Sunday, January 9, 2011

Stuck in cheap snow and decrepit age

We went to the Banff Mountain Film Festival screening last night in Edmonton. The host from Banff was asking if the roads in Edmonton do not get ploughed because he had so much trouble getting around with his little Toyota. Oh no, we are really cheap here, don't pay taxes, don't need any services. We are all born survivors! A  second plough is in the ten-year-plan, joked my hubby.  F*** this place, is my opinion. Edmonton has 4800 km of roads, double this for two lanes and you have 9600 km, right. In a city that has winter for at least 5 months a year they should keep a depot with 20 ploughs, each of them would have to plough 480 km. If you have them out on the roads once it starts snowing and keep them running 24/7 until is stops snowing (480 km in 24 hours seems feasible to me, if you don't allow any build-up) no single road should be covered in snow to the point where cars get stuck and need to be shovelled out! I mean, once the charge for this service is in your property taxes, it is in your taxes - people moan once and then forget about it. With the current system though people moan every time it snows ... and don't get anywhere either.  With regards to the environment I can't tell for sure what's better. On one hand you get fuel burnt by "many" snow ploughs but cars driving on clean roads require less fuel, on the other hand you get fewer ploughs burning fuel but every car out burns more trying to get through and people drive bigger cars in order to make it through the winter. I think buses are not too much affected because even if people can't drive poor road conditions don't help transit be effective. Buses get stuck in snow too or are behind schedule. The safety perspective clearly requires ploughed roads. 

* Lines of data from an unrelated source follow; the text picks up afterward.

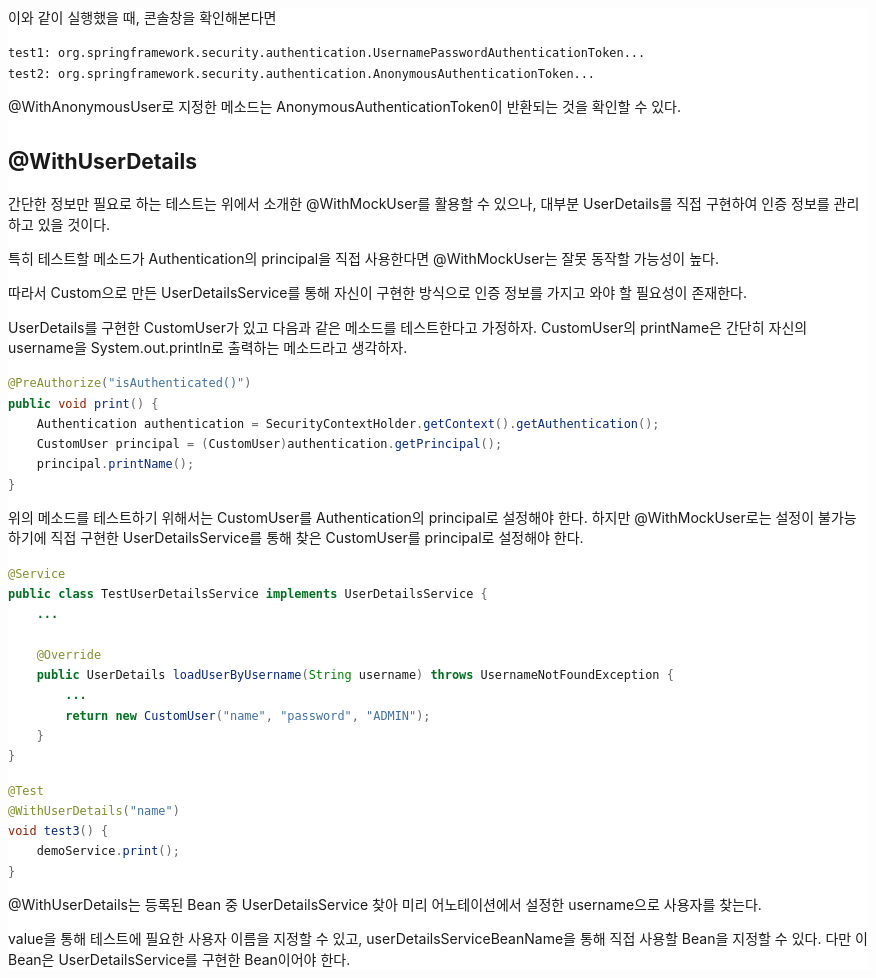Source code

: 이와 같이 실행했을 때, 콘솔창을 확인해본다면

```
test1: org.springframework.security.authentication.UsernamePasswordAuthenticationToken...
test2: org.springframework.security.authentication.AnonymousAuthenticationToken...
```

@WithAnonymousUser로 지정한 메소드는 AnonymousAuthenticationToken이 반환되는 것을 확인할 수 있다.

## @WithUserDetails

간단한 정보만 필요로 하는 테스트는 위에서 소개한 @WithMockUser를 활용할 수 있으나, 대부분 UserDetails를 직접 구현하여 인증 정보를 관리하고 있을 것이다.

특히 테스트할 메소드가 Authentication의 principal을 직접 사용한다면 @WithMockUser는 잘못 동작할 가능성이 높다.

따라서 Custom으로 만든 UserDetailsService를 통해 자신이 구현한 방식으로 인증 정보를 가지고 와야 할 필요성이 존재한다.

UserDetails를 구현한 CustomUser가 있고 다음과 같은 메소드를 테스트한다고 가정하자. CustomUser의 printName은 간단히 자신의 username을 System.out.println로 출력하는 메소드라고 생각하자.

```java
@PreAuthorize("isAuthenticated()")
public void print() {
    Authentication authentication = SecurityContextHolder.getContext().getAuthentication();
    CustomUser principal = (CustomUser)authentication.getPrincipal();
    principal.printName();
}
```

위의 메소드를 테스트하기 위해서는 CustomUser를 Authentication의 principal로 설정해야 한다. 하지만 @WithMockUser로는 설정이 불가능하기에 직접 구현한 UserDetailsService를 통해 찾은 CustomUser를 principal로 설정해야 한다.

```java
@Service
public class TestUserDetailsService implements UserDetailsService {
    ...

    @Override
    public UserDetails loadUserByUsername(String username) throws UsernameNotFoundException {
        ...
        return new CustomUser("name", "password", "ADMIN");
    }
}
```

```java
@Test
@WithUserDetails("name")
void test3() {
    demoService.print();
}
```

@WithUserDetails는 등록된 Bean 중 UserDetailsService 찾아 미리 어노테이션에서 설정한 username으로 사용자를 찾는다.

value을 통해 테스트에 필요한 사용자 이름을 지정할 수 있고, userDetailsServiceBeanName을 통해 직접 사용할 Bean을 지정할 수 있다. 다만 이 Bean은 UserDetailsService를 구현한 Bean이어야 한다.
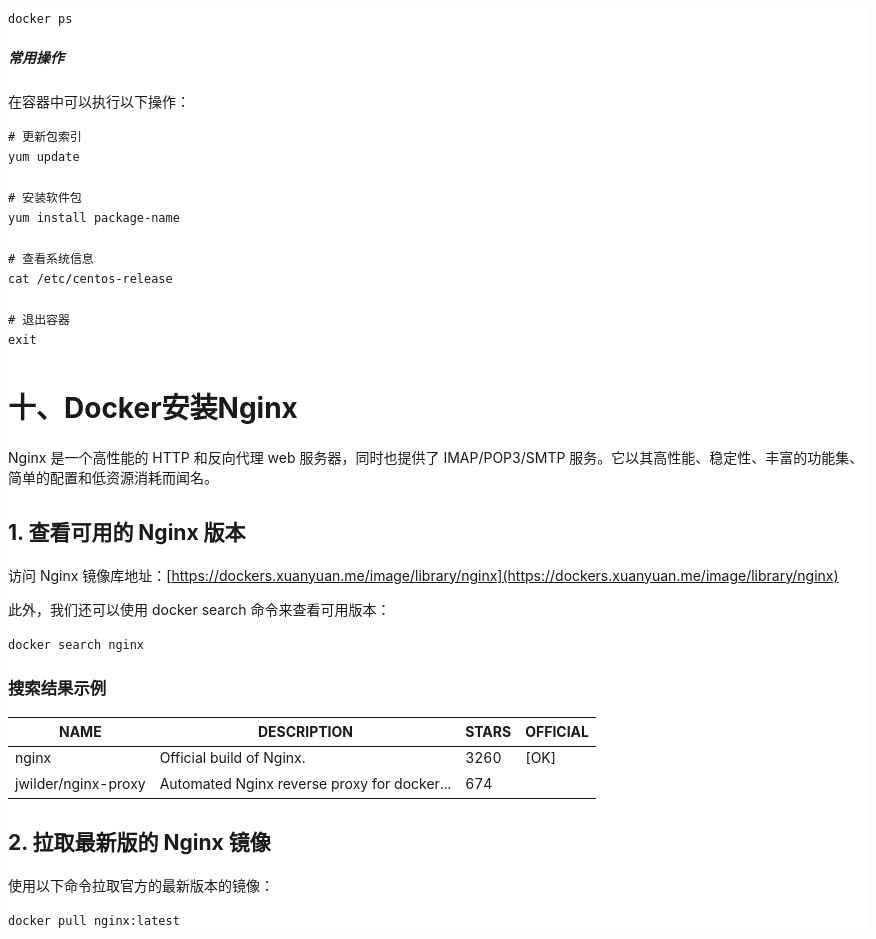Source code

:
 ```text
docker ps
```

##### 常用操作

在容器中可以执行以下操作：

```text
# 更新包索引
yum update

# 安装软件包
yum install package-name

# 查看系统信息
cat /etc/centos-release

# 退出容器
exit
```

# 十、Docker安装Nginx


Nginx 是一个高性能的 HTTP 和反向代理 web 服务器，同时也提供了 IMAP/POP3/SMTP 服务。它以其高性能、稳定性、丰富的功能集、简单的配置和低资源消耗而闻名。

## 1\. 查看可用的 Nginx 版本

访问 Nginx 镜像库地址：[https://dockers.xuanyuan.me/image/library/nginx](https://dockers.xuanyuan.me/image/library/nginx)

此外，我们还可以使用 docker search 命令来查看可用版本：

```text
docker search nginx
```

### 搜索结果示例


| NAME                | DESCRIPTION                                 | STARS | OFFICIAL |
| ------------------- | ------------------------------------------- | ----- | -------- |
| nginx               | Official build of Nginx.                    | 3260  | \[OK\]   |
| jwilder/nginx-proxy | Automated Nginx reverse proxy for docker... | 674   |          |

## 2\. 拉取最新版的 Nginx 镜像

使用以下命令拉取官方的最新版本的镜像：

```text
docker pull nginx:latest
```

Have you noticed there's more and more people with walkers and crutches around? I was wondering how all those people get around in winter. My husband remembered an article in 2008 that pointed out while we gained 10 years in life expectancy we only gained 2 years in health. The desire of medicine to keep us all alive seems to backfire as our health systems get more and more overwhelmed and more and more people end up in long-time care unable to look after themselves. Having old people drive is not a good idea either. Traffic, especially in cities, is so busy and crazy that old people can't possibly catch all that's happening. That's my impression when see them driving across pedestrian crossings without blinking an eye on those pedestrians. Having them take the bus is not great either, there's only so many spots for people with walkers, crutches and strollers. In Edmonton they are frequently occupied. The over 90 years of age, somewhat confused mother of a friend of mine once almost burnt down her house when her daughter was gone because she had the idea of wanting to cook something. Since then her daughter has almost never left her alone. That's a huge commitment, one that not many people are willing to take anyway. Life's meant to be a joy not suffering. Once dead, cremation should be the way to go - there's not enough space for coffins of 7 billions people and more.